Among the member-countries of the Association of Southeast Asian Nations (Asean), the Philippines will have one of the highest annual gross domestic product (GDP) growth toward 2030, according to a Nagoya University economic study on Southeast Asia.
The study authored by Ken Itakura, “Asean Prospects Beyond 2015: A Baseline Simulation with GTAP [Global Trade Analysis Program]”—analyzed Asean member-countries and showed that the Philippines is among the countries expected to have higher GDP growth in the region, averaging 7.9-percent annual economic growth.
The study utilized a newer version of the GTAP database, a software coding system which classified and analyzed the 2013 United Nations data on world population and the 2013 International Monetary Fund World Economic Outlook released in October.
In analyzing the two sets of data using the software, Itakura said that other Asean countries, besides the Philippines, came up with the following annual GDP growth rates toward 2030: Laos with 9 percent; Cambodia, 8.4 percent; Myanmar, 8.2 percent; Indonesia, 7.4 percent; and Vietnam, 7.2 percent.
The Philippines, with projected 7.9-percent average annual GDP growth from 2012 to 2030, registered 6.8 percent as its lowest and 9 percent as its highest annual growth within the two-decade timeframe. Itakura said the growth rates can possibly be achieved given the stable and maintained economic performance of the Philippines, and minimal distractions.
However, the figures are still “subject to change” when a major factor occurs not only in the Philippines, but also in the other Asean countries mentioned.
As to the other Asean countries, they are projected to have a slower average economic growth: Thailand with 4.8-percent average annual GDP growth over the 20-year period; Malaysia, 6 percent; and Singapore, 4 percent.
The study also showed that there will be a gradual but steady rise in trade within Asean and with other Asian nations, which “implies increase in export and import with each other” through 2030.

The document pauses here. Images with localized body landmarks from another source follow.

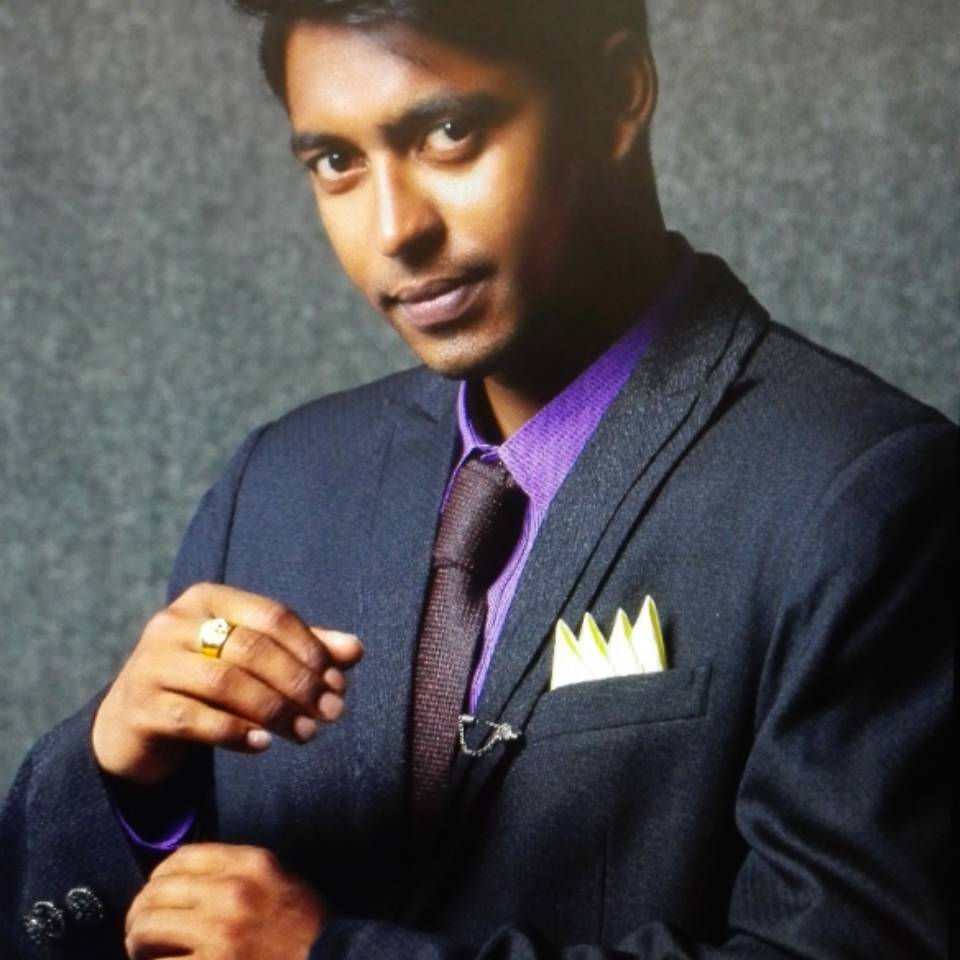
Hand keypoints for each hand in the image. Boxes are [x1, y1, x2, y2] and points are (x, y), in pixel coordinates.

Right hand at [92, 583, 363, 783]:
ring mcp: (152, 663)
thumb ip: (303, 650)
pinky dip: (235, 732)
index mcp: (208, 599)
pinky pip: (195, 719)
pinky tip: (263, 745)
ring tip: (306, 733)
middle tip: (332, 713)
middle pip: (253, 649)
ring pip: (225, 683)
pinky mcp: (141, 707)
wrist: (134, 722)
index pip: (272, 616)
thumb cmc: (206, 681)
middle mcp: (174, 623)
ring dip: (275, 711)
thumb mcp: (253, 660)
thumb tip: (356, 650)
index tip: (340, 684)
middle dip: (299, 683)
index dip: (312, 649)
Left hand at [125, 844, 325, 959]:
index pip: (182, 856)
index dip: (158, 875)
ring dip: (137, 939)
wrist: (326, 958)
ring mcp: (221, 933)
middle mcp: (233, 892)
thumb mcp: (275, 877)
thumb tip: (180, 876)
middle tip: (139, 926)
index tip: (155, 891)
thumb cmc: (301, 924)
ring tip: (141, 949)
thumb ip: (234, 869)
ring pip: (149, 927)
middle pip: (158, 890)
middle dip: (139, 910)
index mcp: (249, 863)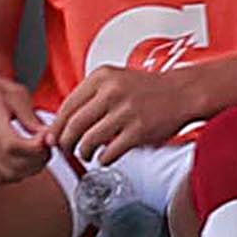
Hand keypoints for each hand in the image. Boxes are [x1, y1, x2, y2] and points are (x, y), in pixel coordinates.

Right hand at [0, 68, 51, 182]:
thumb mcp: (13, 94)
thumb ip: (32, 118)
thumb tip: (50, 139)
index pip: (14, 146)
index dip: (37, 149)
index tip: (48, 140)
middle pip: (13, 165)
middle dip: (38, 160)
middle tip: (46, 148)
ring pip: (8, 176)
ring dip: (28, 169)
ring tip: (35, 154)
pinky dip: (14, 173)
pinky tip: (20, 160)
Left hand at [48, 59, 207, 166]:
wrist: (183, 91)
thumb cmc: (147, 89)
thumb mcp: (114, 80)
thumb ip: (89, 97)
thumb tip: (61, 123)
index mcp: (102, 77)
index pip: (67, 106)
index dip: (56, 126)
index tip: (53, 136)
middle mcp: (112, 92)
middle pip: (74, 125)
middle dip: (65, 143)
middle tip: (66, 149)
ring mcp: (126, 112)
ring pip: (88, 140)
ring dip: (82, 152)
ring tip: (84, 154)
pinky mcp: (139, 130)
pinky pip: (110, 152)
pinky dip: (103, 159)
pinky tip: (104, 157)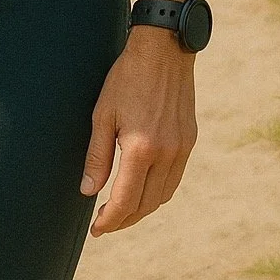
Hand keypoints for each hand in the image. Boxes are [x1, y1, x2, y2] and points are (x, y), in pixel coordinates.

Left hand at [79, 25, 197, 235]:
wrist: (164, 50)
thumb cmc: (127, 78)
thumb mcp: (103, 114)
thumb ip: (97, 156)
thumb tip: (89, 192)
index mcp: (142, 148)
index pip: (126, 201)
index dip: (110, 220)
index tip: (97, 229)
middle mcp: (167, 153)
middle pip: (147, 205)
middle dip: (125, 220)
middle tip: (105, 224)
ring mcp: (182, 148)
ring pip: (163, 195)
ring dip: (143, 209)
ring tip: (122, 210)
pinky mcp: (190, 141)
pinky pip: (175, 179)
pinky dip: (158, 191)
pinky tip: (143, 187)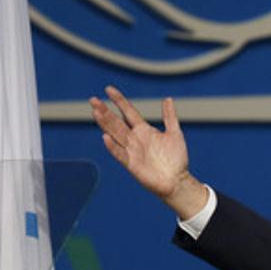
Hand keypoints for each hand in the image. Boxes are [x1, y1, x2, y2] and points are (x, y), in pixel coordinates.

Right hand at [89, 86, 207, 218]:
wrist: (177, 180)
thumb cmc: (176, 159)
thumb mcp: (174, 133)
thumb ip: (169, 116)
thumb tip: (167, 98)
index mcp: (144, 130)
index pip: (128, 111)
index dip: (119, 100)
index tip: (108, 89)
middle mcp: (135, 139)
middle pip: (116, 122)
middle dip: (105, 111)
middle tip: (92, 100)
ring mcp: (132, 151)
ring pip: (115, 134)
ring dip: (105, 124)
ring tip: (95, 112)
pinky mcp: (131, 164)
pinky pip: (120, 154)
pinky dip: (113, 146)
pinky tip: (105, 137)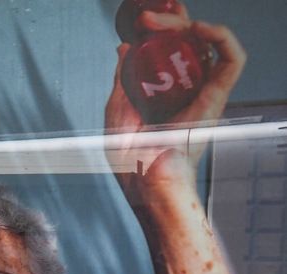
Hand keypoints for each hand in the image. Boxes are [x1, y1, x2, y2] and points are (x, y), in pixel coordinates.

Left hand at [105, 3, 245, 181]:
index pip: (175, 49)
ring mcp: (204, 92)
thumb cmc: (130, 157)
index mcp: (169, 92)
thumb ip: (123, 78)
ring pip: (208, 42)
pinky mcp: (217, 97)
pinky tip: (198, 29)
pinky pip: (232, 58)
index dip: (167, 27)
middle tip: (146, 18)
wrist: (142, 178)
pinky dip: (221, 36)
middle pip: (191, 40)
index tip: (145, 20)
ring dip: (187, 23)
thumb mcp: (118, 108)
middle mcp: (190, 89)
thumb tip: (124, 49)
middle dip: (172, 20)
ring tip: (162, 21)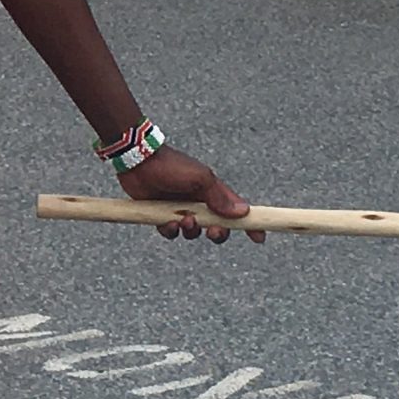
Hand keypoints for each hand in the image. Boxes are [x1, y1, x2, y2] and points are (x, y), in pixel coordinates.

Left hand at [117, 147, 262, 243]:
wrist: (139, 161)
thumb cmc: (172, 165)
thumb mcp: (200, 178)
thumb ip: (219, 197)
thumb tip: (243, 212)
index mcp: (213, 192)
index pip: (237, 211)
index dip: (248, 224)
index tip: (259, 237)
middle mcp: (199, 203)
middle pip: (217, 228)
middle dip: (218, 233)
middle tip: (214, 231)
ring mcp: (180, 210)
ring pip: (193, 232)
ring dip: (192, 231)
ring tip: (183, 220)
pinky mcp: (161, 215)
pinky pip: (171, 233)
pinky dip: (171, 231)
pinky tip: (168, 222)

Itakura said that Asean trade would mainly be output oriented, which will further raise production in “light manufacturing” and “heavy intermediates.” However, the region’s output of other major sectors such as agriculture and agri-based products, energy, financial and business services, construction and public services, among others, are expected to decline by 1 percent to 5 percent toward 2030.